[YOUR OBJECTIVE]: In the records below, how many lines hold the string "despite"? Give only the number.

Top of SUPPLIED MATERIAL

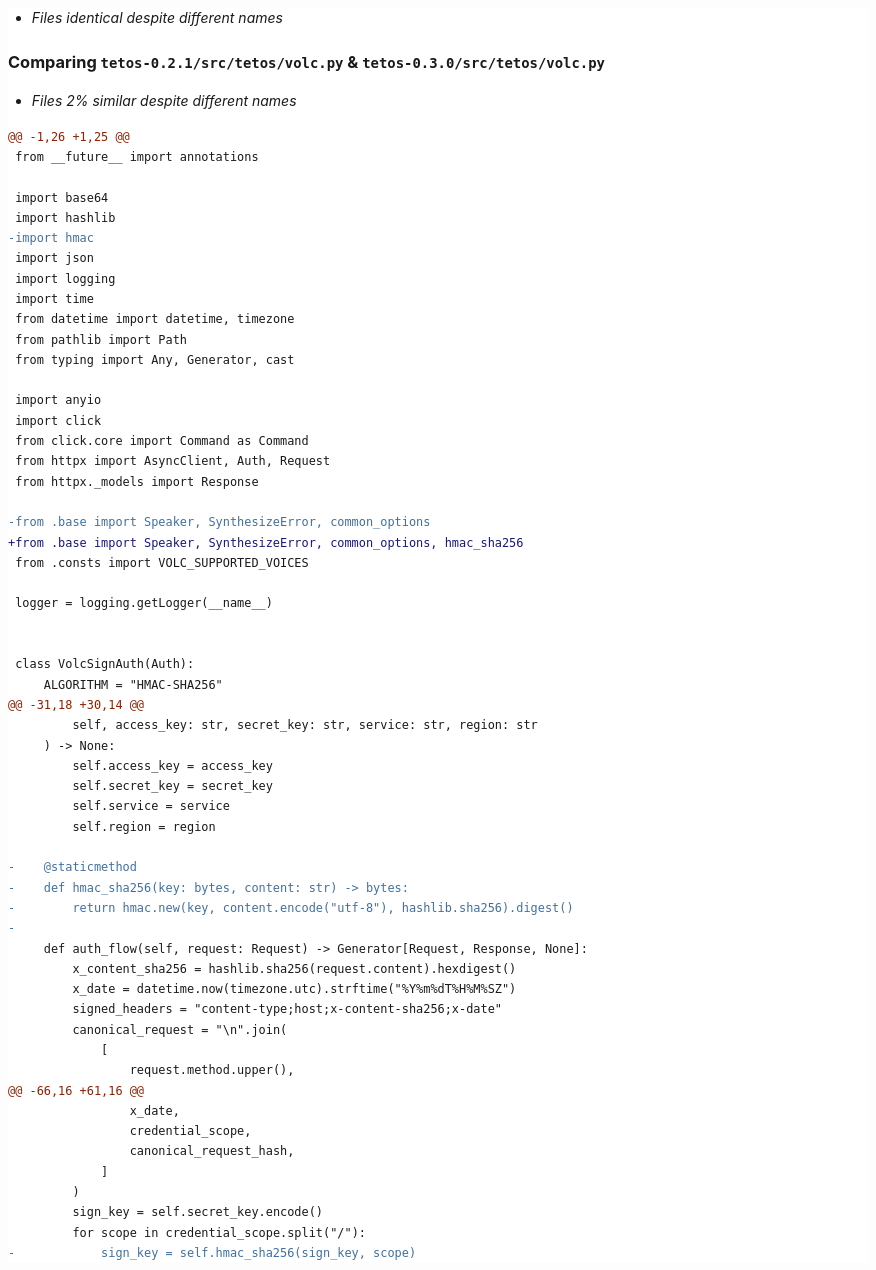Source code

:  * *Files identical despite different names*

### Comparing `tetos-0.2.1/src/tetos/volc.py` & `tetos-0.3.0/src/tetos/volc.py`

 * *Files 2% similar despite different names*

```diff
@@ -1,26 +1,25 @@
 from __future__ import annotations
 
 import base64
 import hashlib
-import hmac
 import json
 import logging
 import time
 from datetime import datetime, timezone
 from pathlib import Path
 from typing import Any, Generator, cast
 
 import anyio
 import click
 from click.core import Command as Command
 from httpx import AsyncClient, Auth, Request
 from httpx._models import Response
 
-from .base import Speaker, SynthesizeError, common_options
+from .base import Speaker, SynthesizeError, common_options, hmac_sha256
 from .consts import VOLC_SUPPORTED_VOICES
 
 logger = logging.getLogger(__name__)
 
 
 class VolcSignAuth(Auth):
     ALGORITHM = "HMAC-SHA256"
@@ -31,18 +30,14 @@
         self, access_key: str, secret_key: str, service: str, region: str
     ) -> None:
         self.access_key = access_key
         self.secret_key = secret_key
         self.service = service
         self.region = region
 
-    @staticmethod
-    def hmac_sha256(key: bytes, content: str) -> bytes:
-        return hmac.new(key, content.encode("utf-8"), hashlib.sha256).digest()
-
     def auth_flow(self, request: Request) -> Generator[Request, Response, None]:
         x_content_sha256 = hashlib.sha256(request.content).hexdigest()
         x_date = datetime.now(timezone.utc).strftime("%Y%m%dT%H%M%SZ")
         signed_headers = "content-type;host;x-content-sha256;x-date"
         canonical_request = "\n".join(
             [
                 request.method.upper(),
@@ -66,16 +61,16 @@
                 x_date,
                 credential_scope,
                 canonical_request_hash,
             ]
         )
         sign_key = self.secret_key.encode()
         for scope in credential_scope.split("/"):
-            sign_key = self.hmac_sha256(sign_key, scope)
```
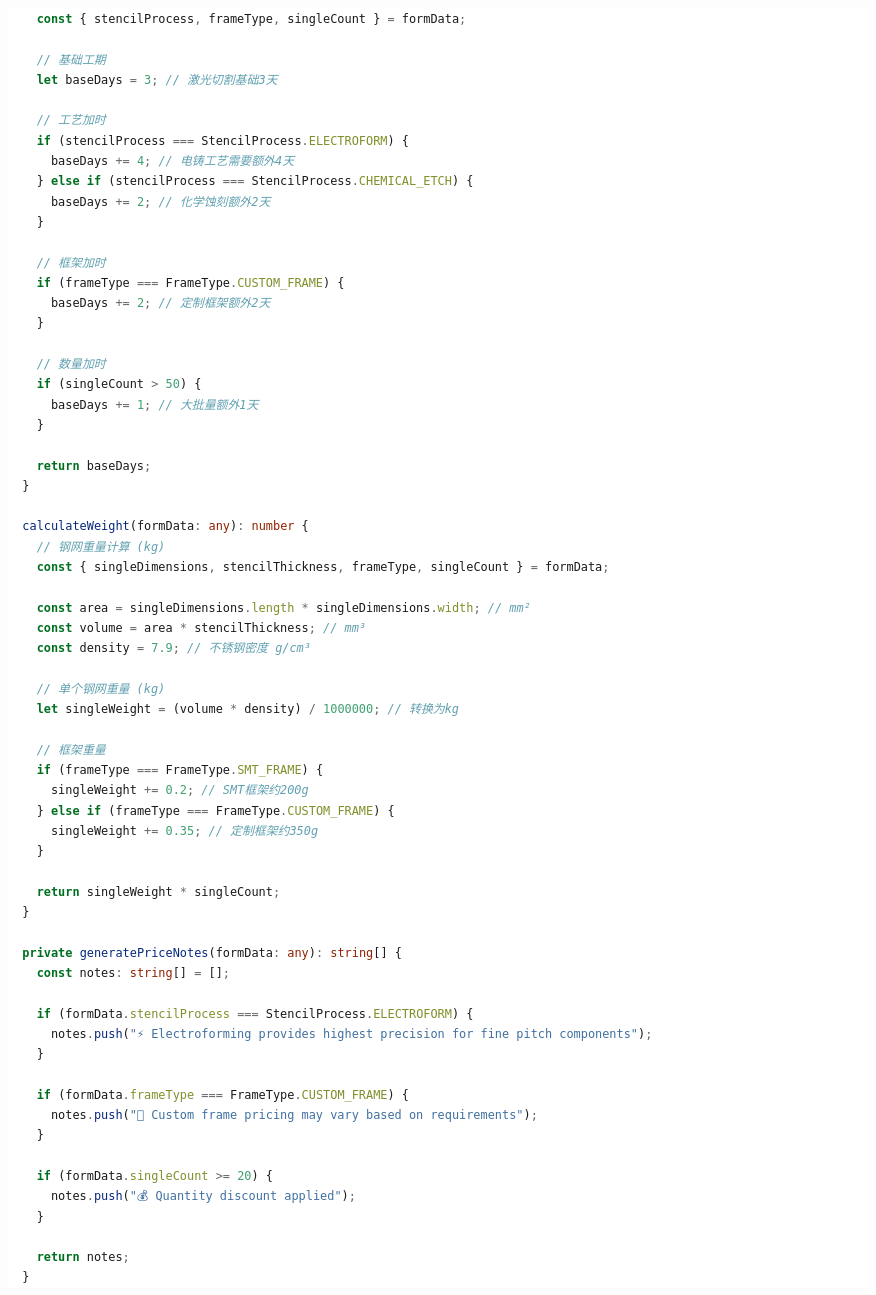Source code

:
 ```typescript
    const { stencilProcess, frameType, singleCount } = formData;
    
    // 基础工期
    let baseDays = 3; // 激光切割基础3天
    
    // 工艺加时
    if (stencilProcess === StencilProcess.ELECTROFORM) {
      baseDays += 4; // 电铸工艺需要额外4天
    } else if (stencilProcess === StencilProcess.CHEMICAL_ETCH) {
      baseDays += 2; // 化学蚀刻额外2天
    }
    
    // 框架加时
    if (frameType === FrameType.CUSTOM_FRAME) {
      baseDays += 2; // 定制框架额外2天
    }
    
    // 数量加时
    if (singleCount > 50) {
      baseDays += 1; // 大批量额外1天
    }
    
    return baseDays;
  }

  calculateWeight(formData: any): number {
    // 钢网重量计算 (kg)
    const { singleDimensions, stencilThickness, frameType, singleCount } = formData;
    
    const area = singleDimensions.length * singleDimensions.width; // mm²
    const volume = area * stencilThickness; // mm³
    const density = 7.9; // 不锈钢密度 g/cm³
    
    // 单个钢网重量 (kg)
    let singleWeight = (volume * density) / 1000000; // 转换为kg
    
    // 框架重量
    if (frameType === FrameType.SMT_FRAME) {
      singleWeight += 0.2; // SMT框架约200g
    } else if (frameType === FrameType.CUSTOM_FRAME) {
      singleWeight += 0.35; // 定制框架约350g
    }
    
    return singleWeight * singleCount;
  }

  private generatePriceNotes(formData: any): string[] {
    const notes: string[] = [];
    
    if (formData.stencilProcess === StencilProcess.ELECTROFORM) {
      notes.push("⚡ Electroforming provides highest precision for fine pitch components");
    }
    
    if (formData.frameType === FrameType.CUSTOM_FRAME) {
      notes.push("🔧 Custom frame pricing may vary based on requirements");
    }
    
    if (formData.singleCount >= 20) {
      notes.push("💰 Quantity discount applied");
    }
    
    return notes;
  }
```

Bottom of SUPPLIED MATERIAL
Top of SUPPLIED MATERIAL

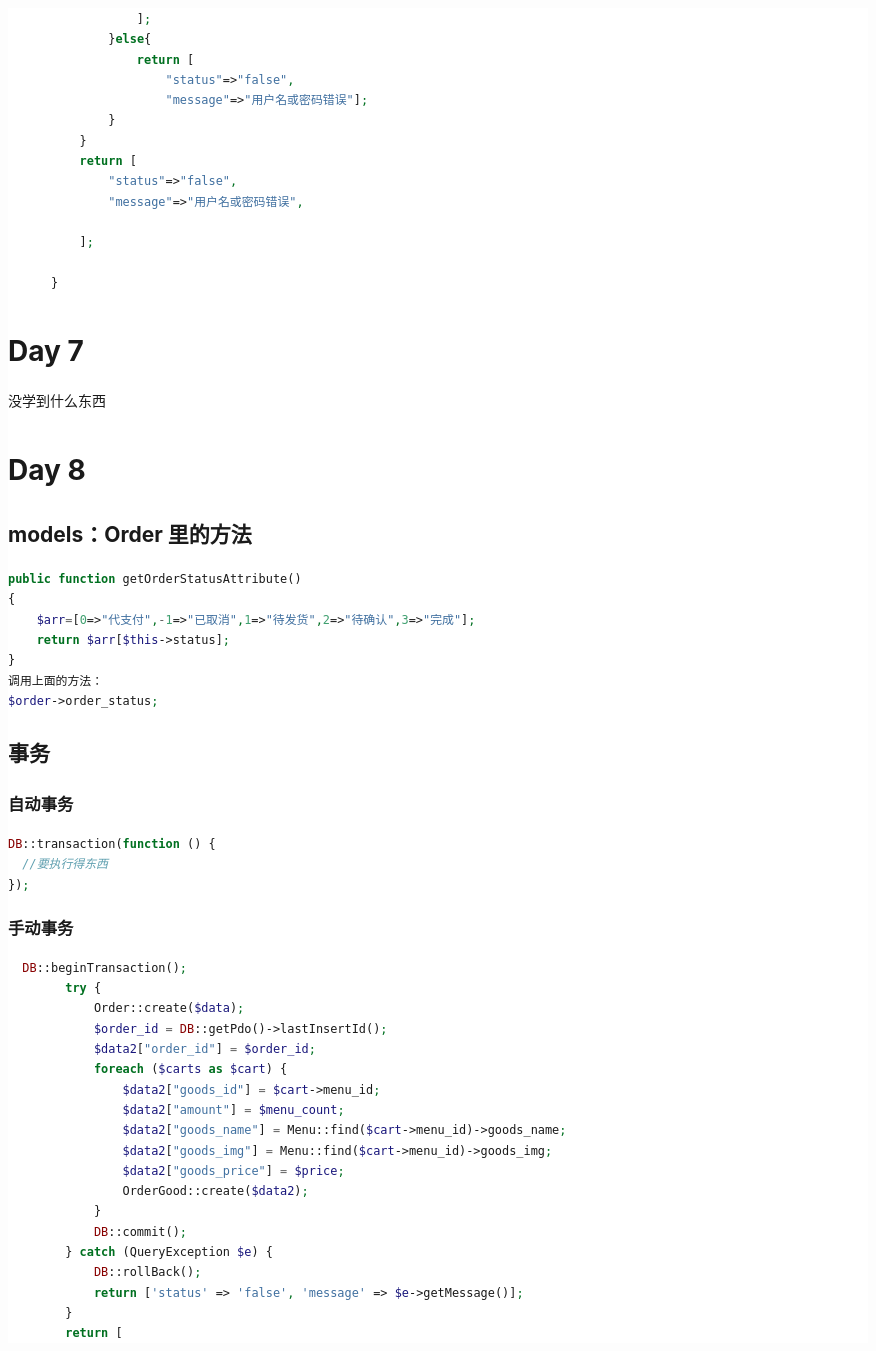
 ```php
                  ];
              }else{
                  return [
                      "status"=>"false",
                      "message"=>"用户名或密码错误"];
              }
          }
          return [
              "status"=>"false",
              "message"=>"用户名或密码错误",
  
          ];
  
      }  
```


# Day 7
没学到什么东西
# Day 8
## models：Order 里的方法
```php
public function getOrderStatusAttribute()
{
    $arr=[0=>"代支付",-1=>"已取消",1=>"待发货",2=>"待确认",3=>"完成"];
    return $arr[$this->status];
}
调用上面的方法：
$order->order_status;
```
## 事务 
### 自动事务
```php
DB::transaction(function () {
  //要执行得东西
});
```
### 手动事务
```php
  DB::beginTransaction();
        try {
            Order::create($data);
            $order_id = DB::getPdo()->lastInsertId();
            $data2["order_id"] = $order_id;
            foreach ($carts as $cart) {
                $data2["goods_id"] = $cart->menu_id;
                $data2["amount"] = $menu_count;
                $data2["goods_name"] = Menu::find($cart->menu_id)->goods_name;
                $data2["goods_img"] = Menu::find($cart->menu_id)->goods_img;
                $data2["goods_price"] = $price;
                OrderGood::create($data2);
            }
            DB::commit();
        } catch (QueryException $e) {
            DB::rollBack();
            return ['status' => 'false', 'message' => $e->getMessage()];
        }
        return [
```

Bottom of SUPPLIED MATERIAL

[PROBLEM SOLUTION]: 2